**REQUIRED WORK**
Within the entries that follow, show each line where the word "filePath" occurs.

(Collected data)
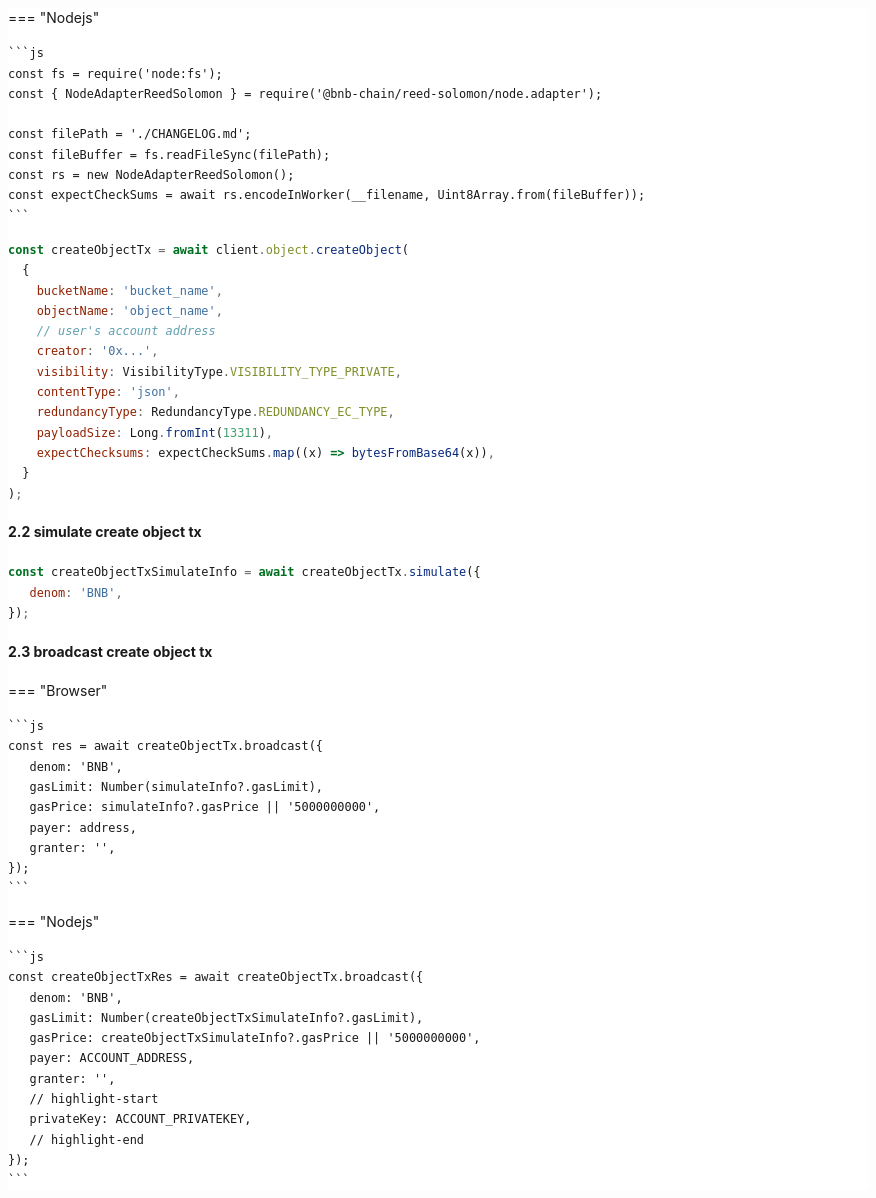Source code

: === "Nodejs"

    ```js
    const fs = require('node:fs');
    const { NodeAdapterReedSolomon } = require('@bnb-chain/reed-solomon/node.adapter');
    
    const filePath = './CHANGELOG.md';
    const fileBuffer = fs.readFileSync(filePath);
    const rs = new NodeAdapterReedSolomon();
    const expectCheckSums = await rs.encodeInWorker(__filename, Uint8Array.from(fileBuffer));
    ```

```js
const createObjectTx = await client.object.createObject(
  {
    bucketName: 'bucket_name',
    objectName: 'object_name',
    // user's account address
    creator: '0x...',
    visibility: VisibilityType.VISIBILITY_TYPE_PRIVATE,
    contentType: 'json',
    redundancyType: RedundancyType.REDUNDANCY_EC_TYPE,
    payloadSize: Long.fromInt(13311),
    expectChecksums: expectCheckSums.map((x) => bytesFromBase64(x)),
  }
);
```

#### 2.2 simulate create object tx

```js
const createObjectTxSimulateInfo = await createObjectTx.simulate({
   denom: 'BNB',
});
```

#### 2.3 broadcast create object tx

=== "Browser"
    
    ```js
    const res = await createObjectTx.broadcast({
       denom: 'BNB',
       gasLimit: Number(simulateInfo?.gasLimit),
       gasPrice: simulateInfo?.gasPrice || '5000000000',
       payer: address,
       granter: '',
    });
    ```

=== "Nodejs"
    
    ```js
    const createObjectTxRes = await createObjectTx.broadcast({
       denom: 'BNB',
       gasLimit: Number(createObjectTxSimulateInfo?.gasLimit),
       gasPrice: createObjectTxSimulateInfo?.gasPrice || '5000000000',
       payer: ACCOUNT_ADDRESS,
       granter: '',
       // highlight-start
       privateKey: ACCOUNT_PRIVATEKEY,
       // highlight-end
    });
    ```
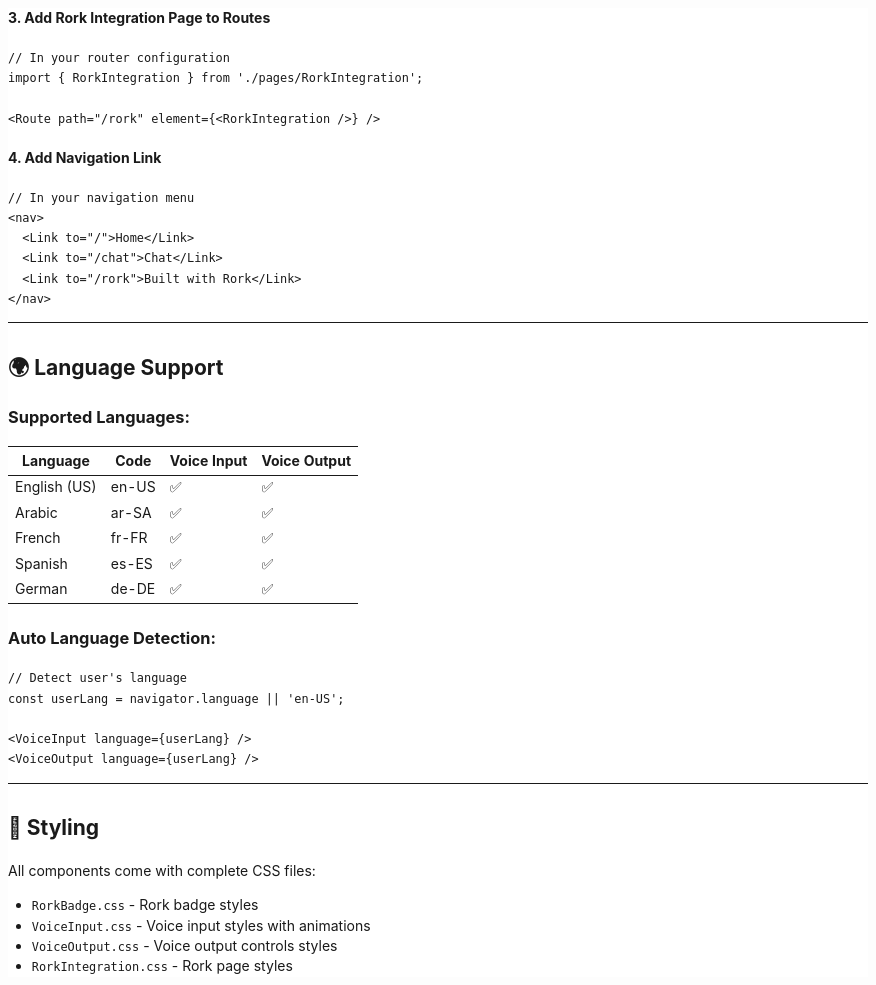 #### **3. Add Rork Integration Page to Routes**
```tsx
// In your router configuration
import { RorkIntegration } from './pages/RorkIntegration';

<Route path="/rork" element={<RorkIntegration />} />
```

#### **4. Add Navigation Link**
```tsx
// In your navigation menu
<nav>
  <Link to="/">Home</Link>
  <Link to="/chat">Chat</Link>
  <Link to="/rork">Built with Rork</Link>
</nav>
```

---

## 🌍 **Language Support**

### **Supported Languages:**

| Language | Code | Voice Input | Voice Output |
|----------|------|-------------|--------------|
| English (US) | en-US | ✅ | ✅ |
| Arabic | ar-SA | ✅ | ✅ |
| French | fr-FR | ✅ | ✅ |
| Spanish | es-ES | ✅ | ✅ |
| German | de-DE | ✅ | ✅ |

### **Auto Language Detection:**
```tsx
// Detect user's language
const userLang = navigator.language || 'en-US';

<VoiceInput language={userLang} />
<VoiceOutput language={userLang} />
```

---

## 🎨 **Styling**

All components come with complete CSS files:
- `RorkBadge.css` - Rork badge styles
- `VoiceInput.css` - Voice input styles with animations
- `VoiceOutput.css` - Voice output controls styles
- `RorkIntegration.css` - Rork page styles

**EXERCISE SOLUTION**
    const filePath = './CHANGELOG.md';
    const fileBuffer = fs.readFileSync(filePath);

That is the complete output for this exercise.